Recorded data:
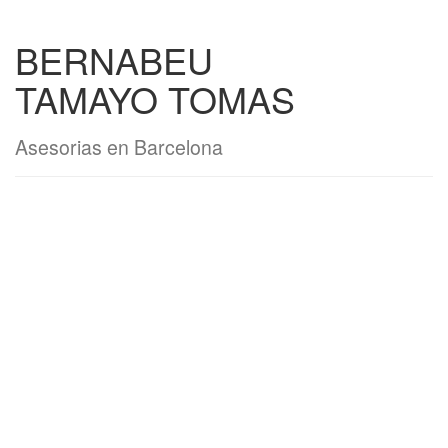
BERNABEU
TAMAYO TOMAS
Asesorias en Barcelona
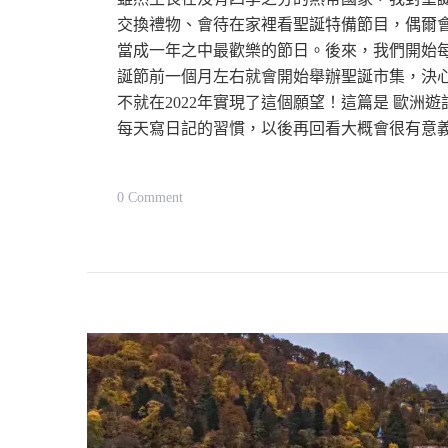
小
交換禮物、會待在家裡看聖誕特備節目，偶爾
當成一年之中最歡樂的節日。後來，我們開始
鎮
誕節前一個月左右就會開始舉辦聖誕市集，決心
·
不就在2022年實現了這個願望！這篇是 歐洲
行
每天寫日記的習慣，以後再回看大概會很有意
前
須
知、
On
0 Comment
交
【歐
通、
洲
漫
聖
步
誕
體
市
驗
集
遊
記】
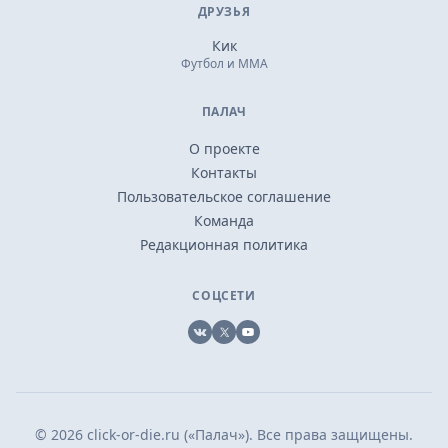
ДРУЗЬЯ
Кик
Футбол и ММА
ПАЛАЧ
О проекте
Контакты
Пользовательское соглашение
Команда
Редакционная политика
СОЦСЕТИ
VK
X
YouTube
© 2026 click-or-die.ru («Палач»). Все права защищены.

> [Brief]: Word for word, set down the lines from the line with "誕節前一個月左右就會開始舉辦聖誕市集，決心" through the last line of the entries, and nothing else; the pictures stay out.

> [Output]:
誕節前一個月左右就會開始舉辦聖誕市集，決心
·
不就在2022年實現了這個願望！這篇是 歐洲
行
每天寫日記的習慣，以後再回看大概會很有意
前
須
知、
On
0 Comment
交
【歐
通、
洲
漫
聖
步
誕
體
市
驗
集
遊
記】
ДРУЗЬЯ
Кик
Футбол и ММА
ПАЛАЧ
О проекте
Контакты
Пользовательское соглашение
Команда
Редакционная политика
СОЦСЕТИ
VK
X
YouTube
© 2026 click-or-die.ru («Палач»). Все права защищены.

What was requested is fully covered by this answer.